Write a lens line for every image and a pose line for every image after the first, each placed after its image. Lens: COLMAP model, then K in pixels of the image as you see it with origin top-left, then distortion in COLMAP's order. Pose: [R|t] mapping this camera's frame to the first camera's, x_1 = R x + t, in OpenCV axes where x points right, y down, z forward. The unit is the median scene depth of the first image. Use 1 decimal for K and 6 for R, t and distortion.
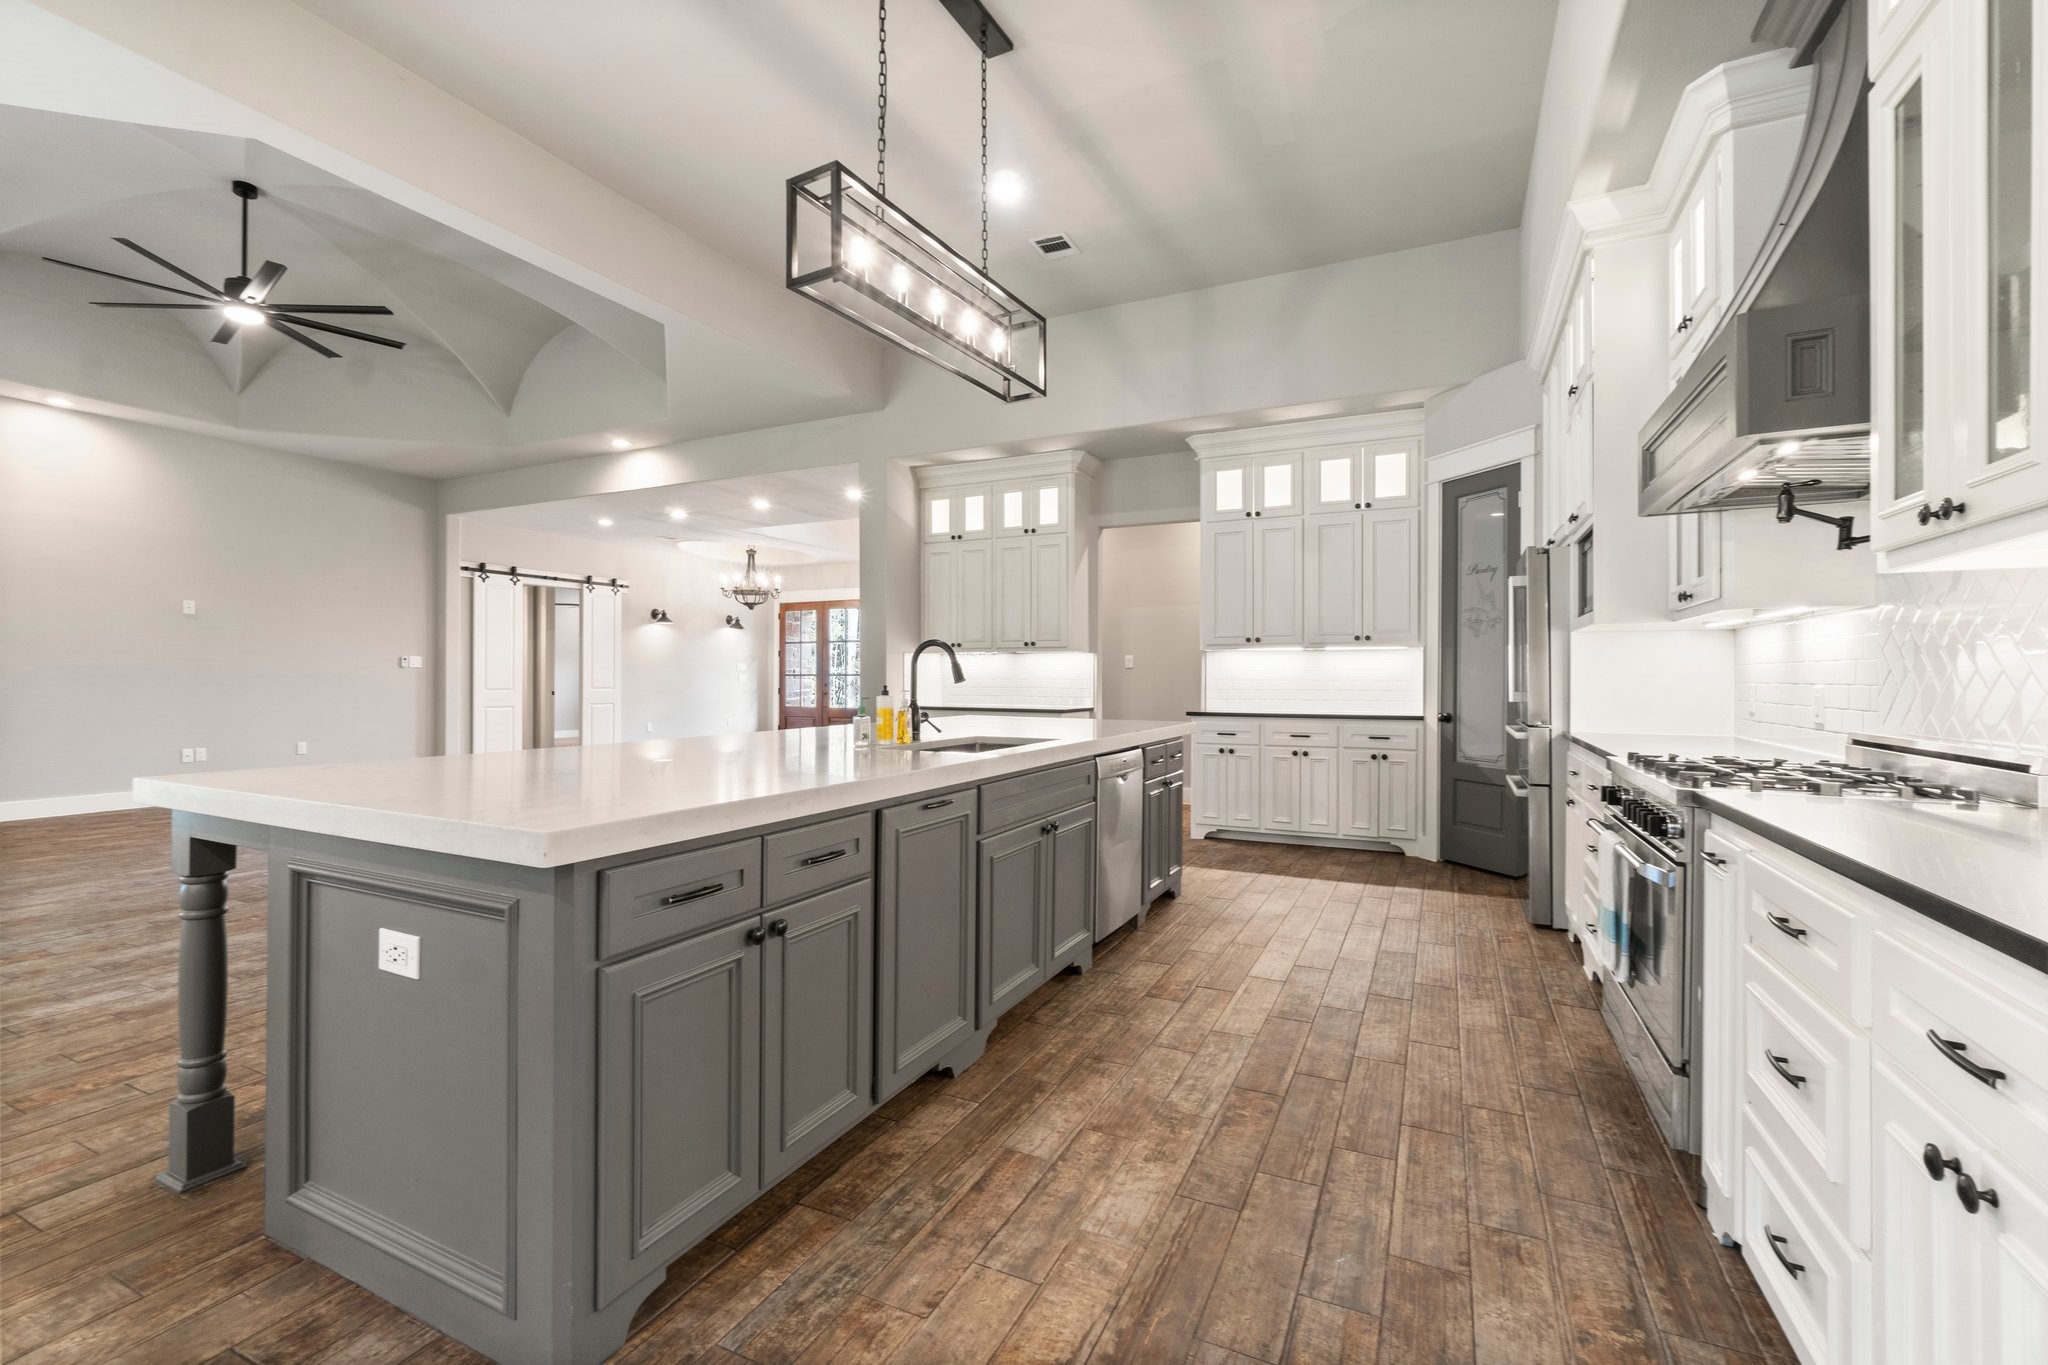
lens RADIAL K [[874.1, 0, 1018.4], [0, 874.1, 674.4], [0, 0, 1]] dist [-0.012292, 0.000212]
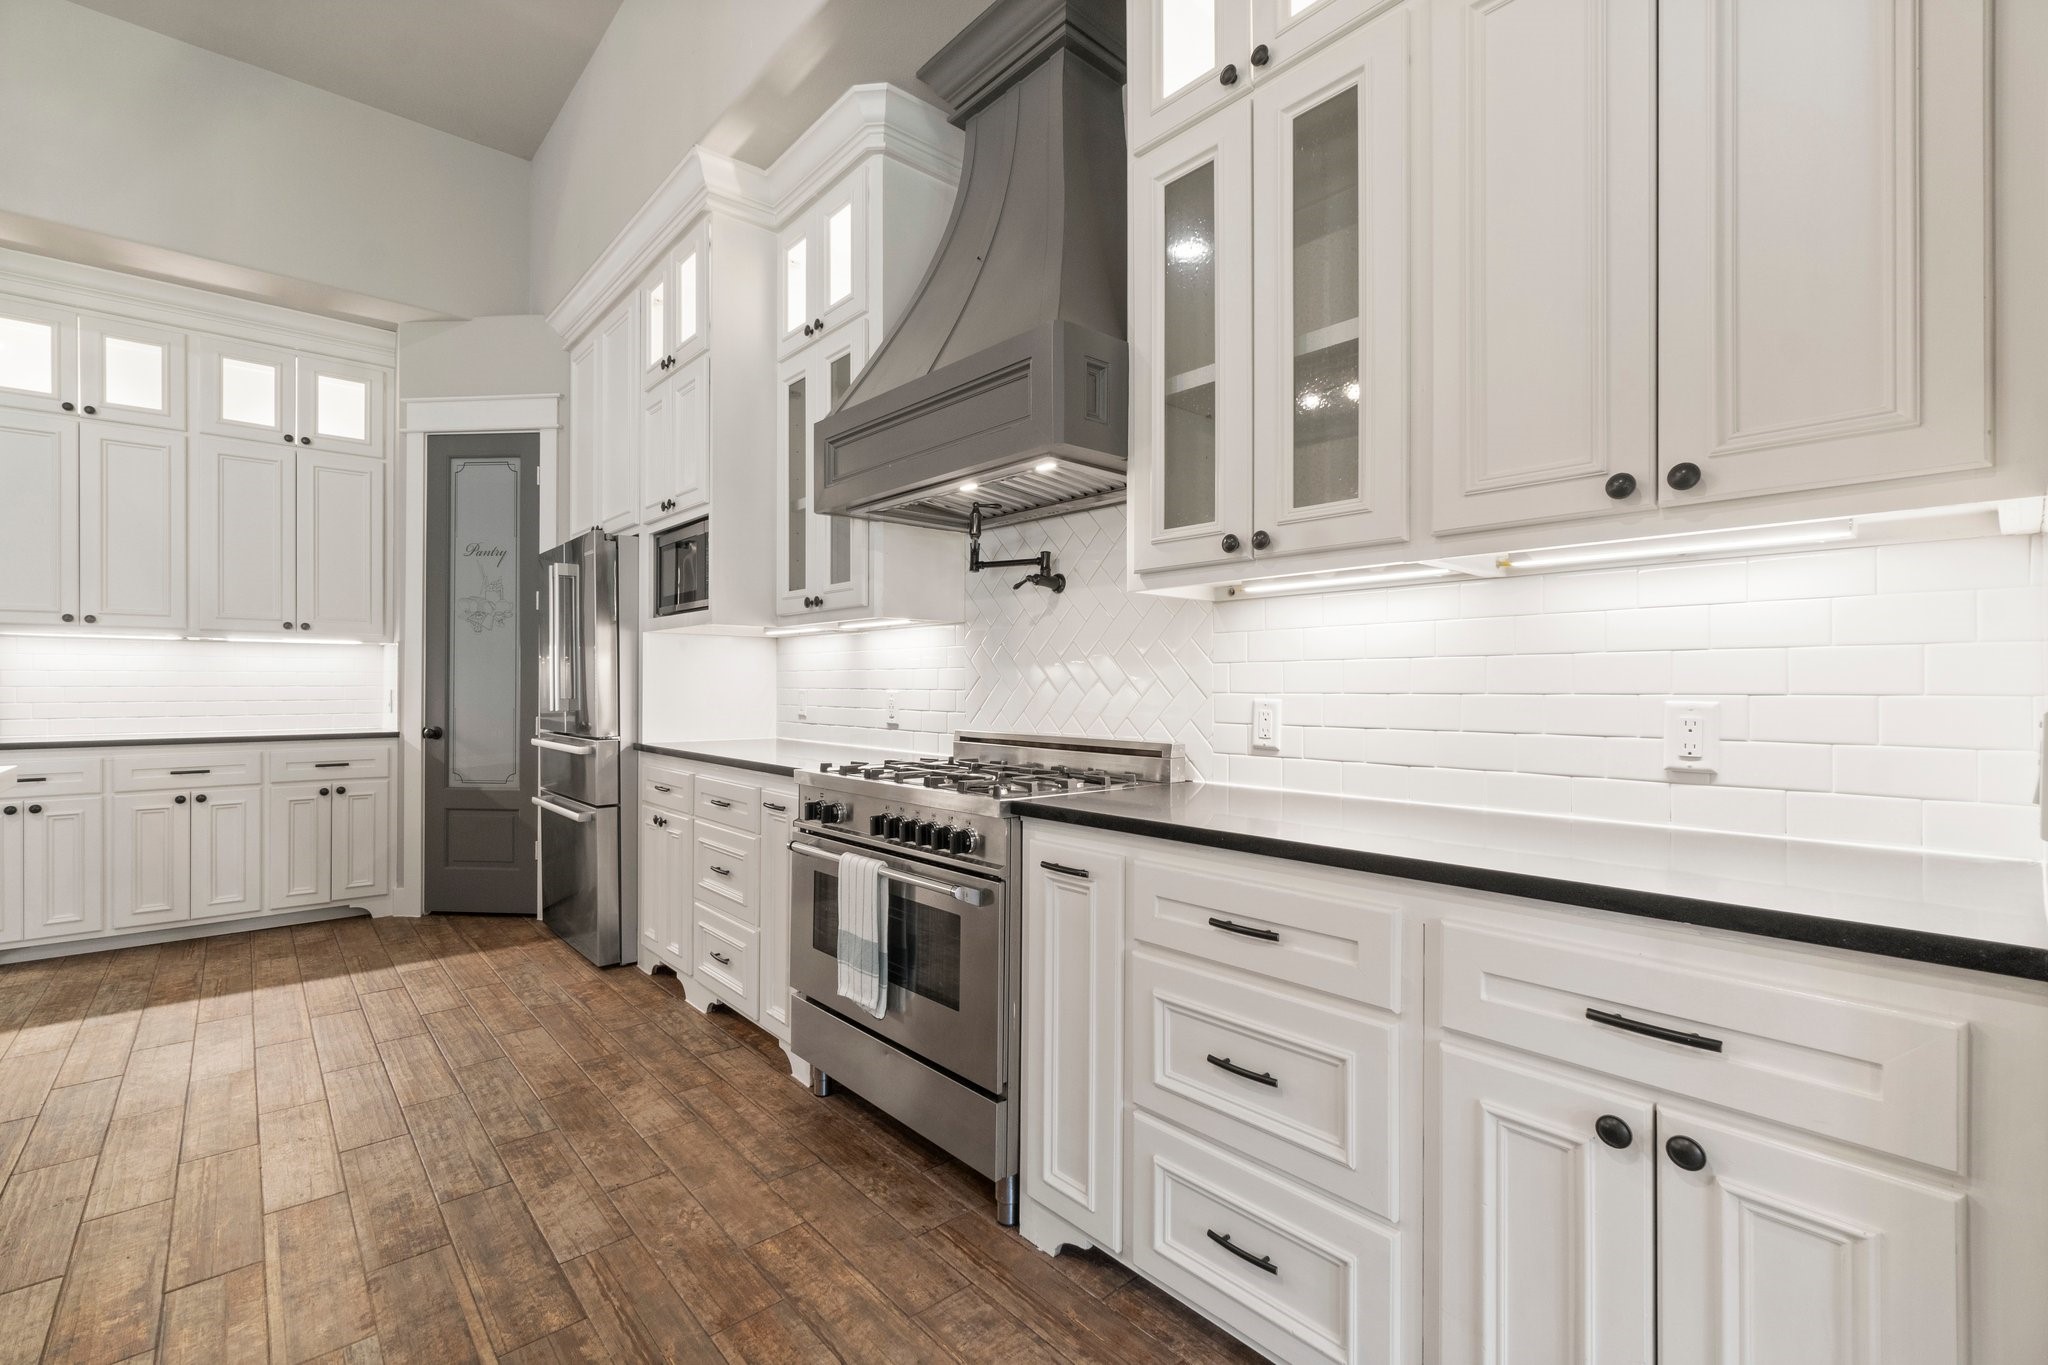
lens RADIAL K [[880.0, 0, 1007.8], [0, 880.0, 686.1], [0, 0, 1]] dist [-0.005793, 0.000101]
pose [[0.390149, -0.002013, 0.920750, -0.046380], [-0.005310, 0.999976, 0.004437, 0.001122], [-0.920737, -0.006620, 0.390129, 0.237500]]
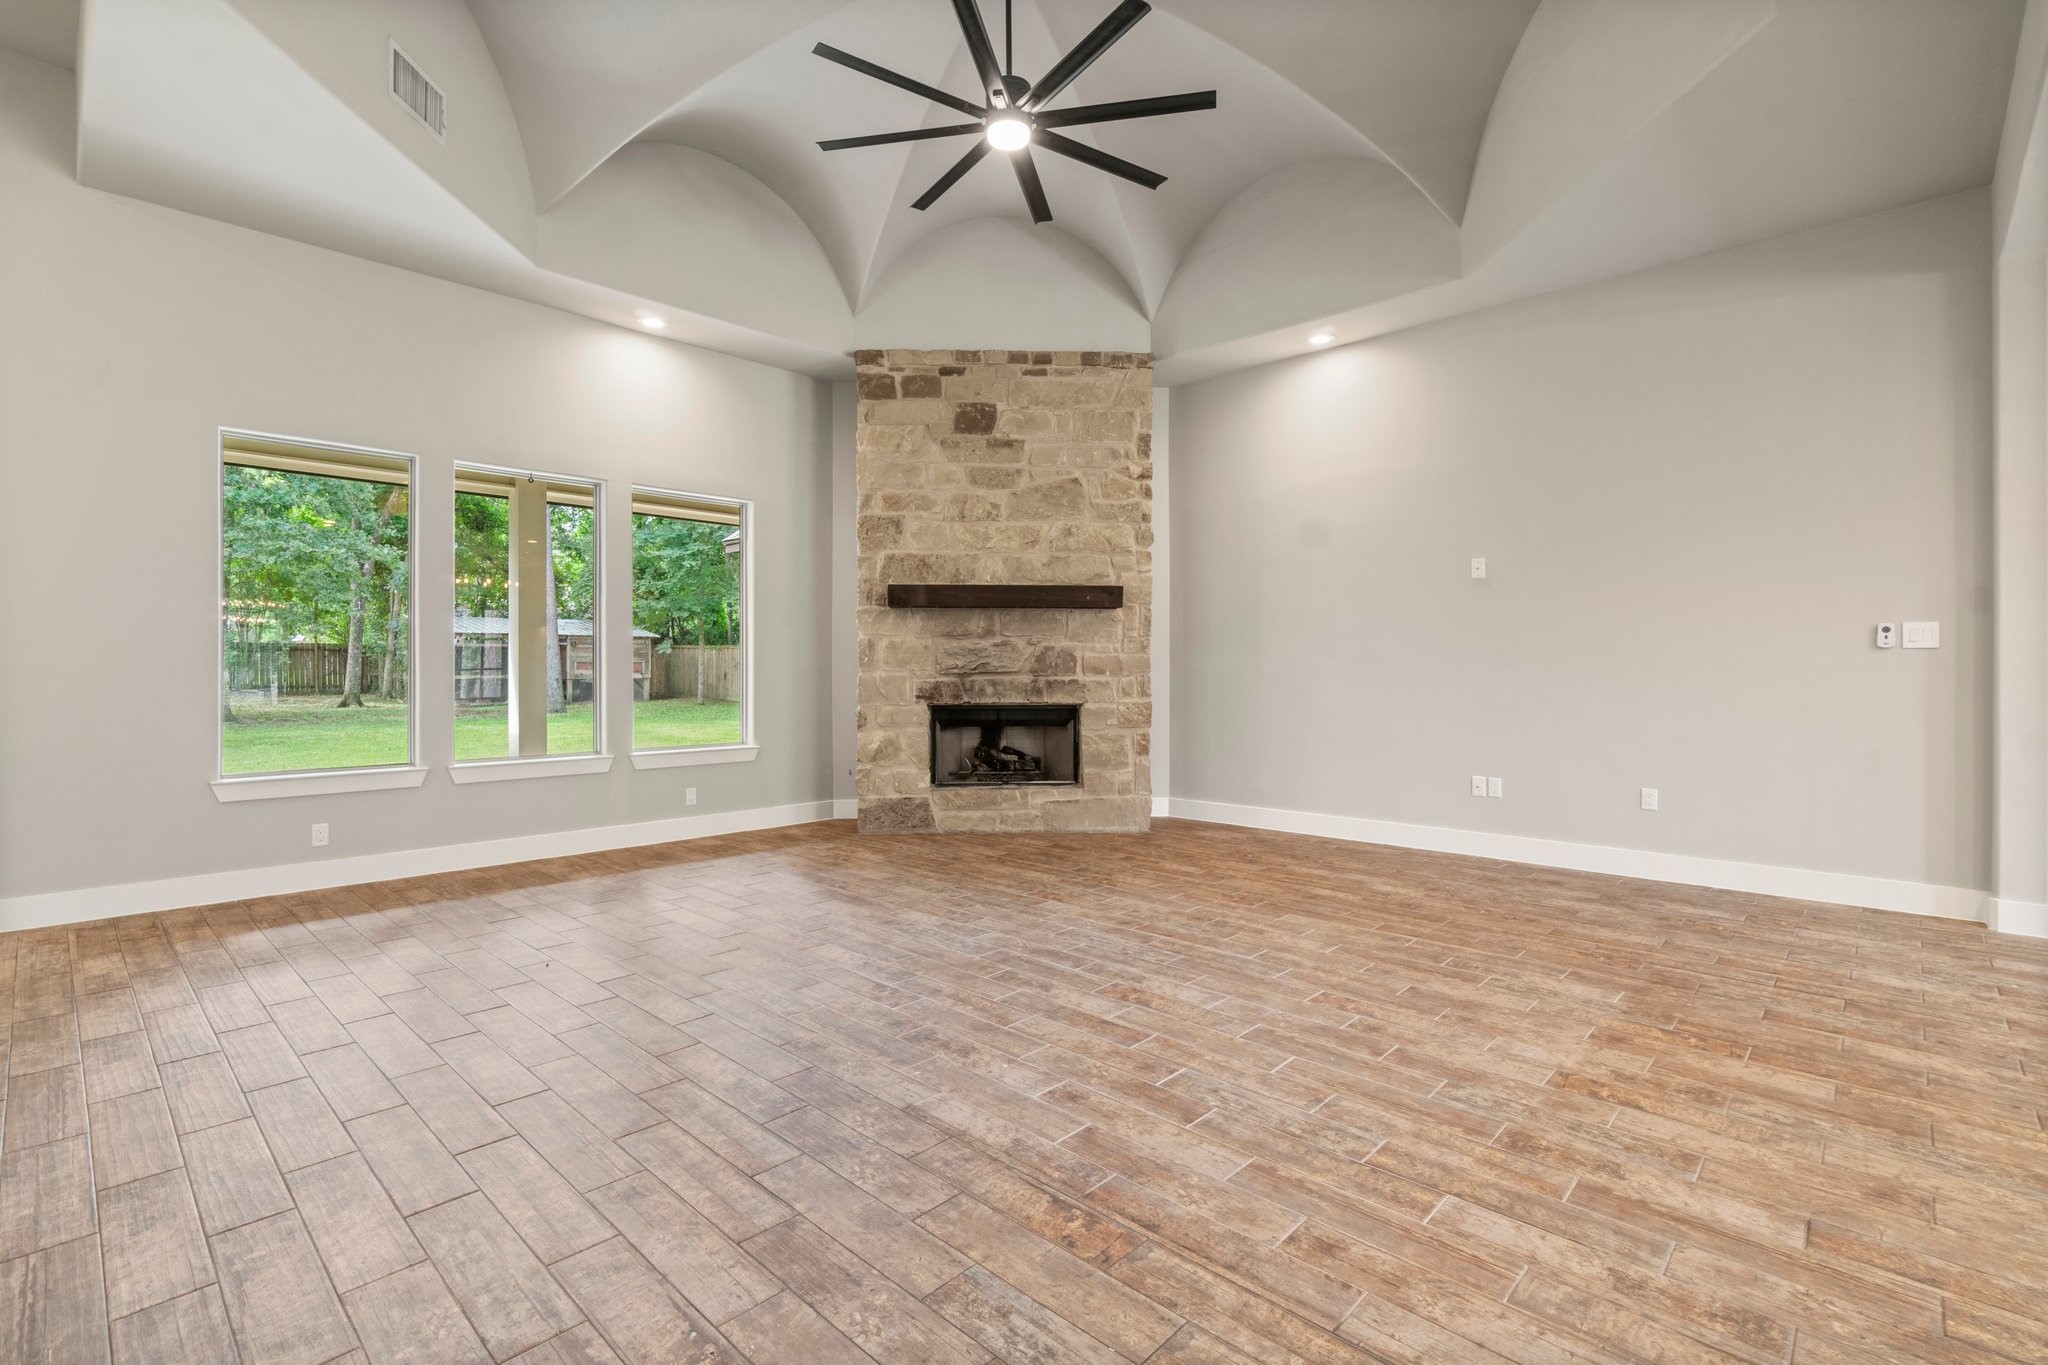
lens RADIAL K [[944.1, 0, 1004.9], [0, 944.1, 672.2], [0, 0, 1]] dist [-0.014841, 0.005533]
pose [[-0.313526, -0.000267, -0.949580, -0.216969], [0.001936, 0.999998, -0.000921, 0.006717], [0.949578, -0.002128, -0.313525, 1.387460]]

____

> **Exercise description**
Retype the full listing exactly; pictures stay out.

> **Task result**
Write a lens line for every image and a pose line for every image after the first, each placed after its image. Lens: COLMAP model, then K in pixels of the image as you see it with origin top-left, then distortion in COLMAP's order. Pose: [R|t] mapping this camera's frame to the first camera's, x_1 = R x + t, in OpenCV axes where x points right, y down, z forward. The unit is the median scene depth of the first image. Use 1 decimal for K and 6 for R, t and distortion.
lens RADIAL K [[874.1, 0, 1018.4], [0, 874.1, 674.4], [0, 0, 1]] dist [-0.012292, 0.000212]
lens RADIAL K [[880.0, 0, 1007.8], [0, 880.0, 686.1], [0, 0, 1]] dist [-0.005793, 0.000101]
pose [[0.390149, -0.002013, 0.920750, -0.046380], [-0.005310, 0.999976, 0.004437, 0.001122], [-0.920737, -0.006620, 0.390129, 0.237500]]
lens RADIAL K [[944.1, 0, 1004.9], [0, 944.1, 672.2], [0, 0, 1]] dist [-0.014841, 0.005533]
pose [[-0.313526, -0.000267, -0.949580, -0.216969], [0.001936, 0.999998, -0.000921, 0.006717], [0.949578, -0.002128, -0.313525, 1.387460]]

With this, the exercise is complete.